Das Landgericht Saarbrücken (4 U 225/22) hat in einer Entscheidung am Rande klargestellt, dass Kartellbußen der Gesellschaft nicht gegen den Vorstand regressiert werden können. Denn ein solcher Regress aus einer Kartellbuße verstößt nach Auffassung der Kammer gegen die praktische Wirksamkeit der Art. 101, 105 AEUV.
Diese Normen weisen der Kommission die Kompetenz zu, die Kartellpolitik der Europäischen Union zu gestalten. Dabei setzt die Kommission im Rahmen der VO 1/2003 auf eine Politik der öffentlich-rechtlichen Kartellverfolgung. Die von ihr verhängten Geldbußen müssen eine hinreichend abschreckende Wirkung entfalten. Kartellbußen sind dabei das wesentliche Element der Abschreckung von Unternehmen. Die Kommission hat sich hierzu Leitlinien gegeben (Leitlinien für das Verfahren zur Festsetzung von Geldbußen gemäß Artikel 23 Absatz 2 Buchstabe a) der Verordnung (EG) Nr. 1/2003, ABl. 2006/C 210/02).
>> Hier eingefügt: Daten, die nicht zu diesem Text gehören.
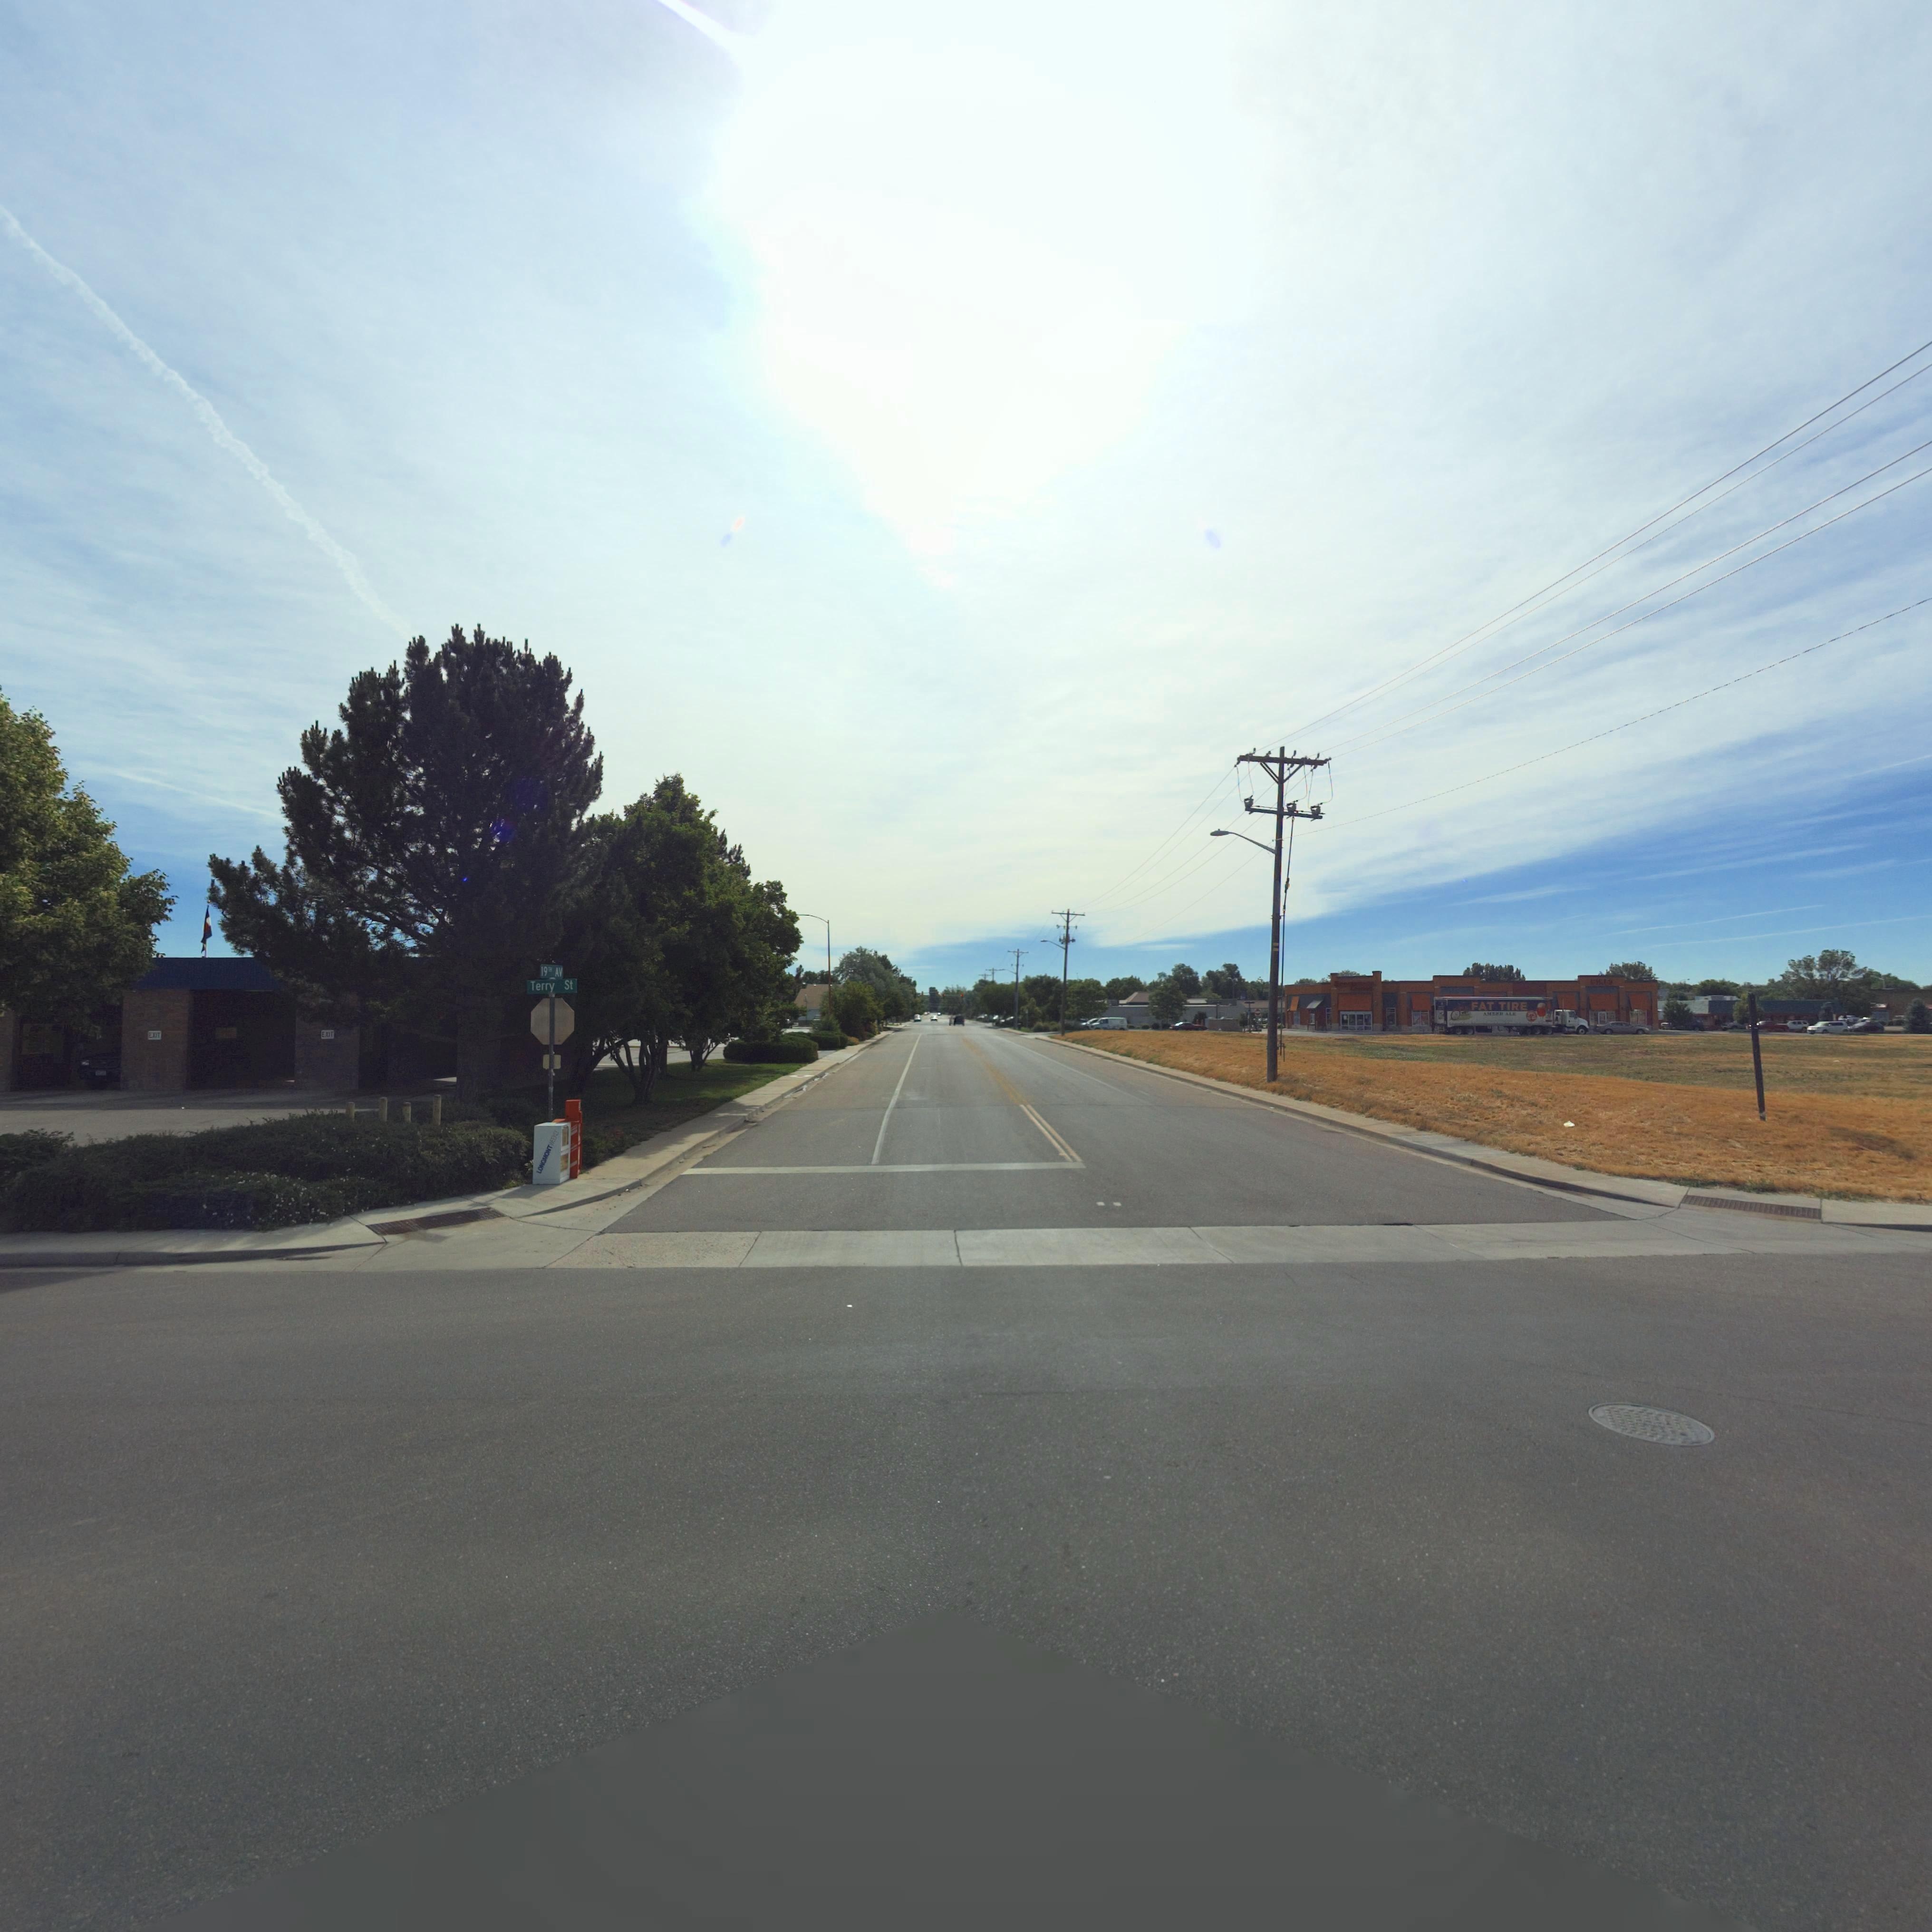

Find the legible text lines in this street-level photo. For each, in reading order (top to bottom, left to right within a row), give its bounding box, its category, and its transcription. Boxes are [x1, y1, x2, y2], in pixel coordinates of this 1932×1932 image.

Eine Regressbarkeit von Kartellbußen würde diesen Effekt aus Sicht des Gerichts abschwächen und damit den Kern der öffentlich-rechtlichen Kartellverfolgung durch die Kommission und damit der Art. 101, 105 AEUV berühren. Auch wenn das Gesellschaftsrecht im Hinblick auf die Haftung von Organmitgliedern nationales Recht ist, darf es nicht gegen die sog. allgemeinen Regeln des Europarechts, d.h. das Diskriminierungsverbot und die Wahrung der praktischen Wirksamkeit, verstoßen (EuGH, ständige Rechtsprechung seit Urteil vom 21. September 1983, Verbundene Rechtssachen 205 bis 215/82, Slg. 1983, 02633 – Deutsche Milchkontor u.a., Leitsätze 4 und 5). Die praktische Wirksamkeit im Hinblick auf Art. 101, 105 AEUV würde durch eine Regressbarkeit von Geldbußen jedoch beeinträchtigt, da das nach der europarechtlichen Regelung zu bebußende Unternehmen Teile der Geldbuße auf Vorstandsmitglieder abwälzen könnte, die nicht als Betroffene von Art. 101 AEUV erfasst sind. Zudem bestünde die Gefahr einer weiteren Abwälzung auf die D&O-Versicherer.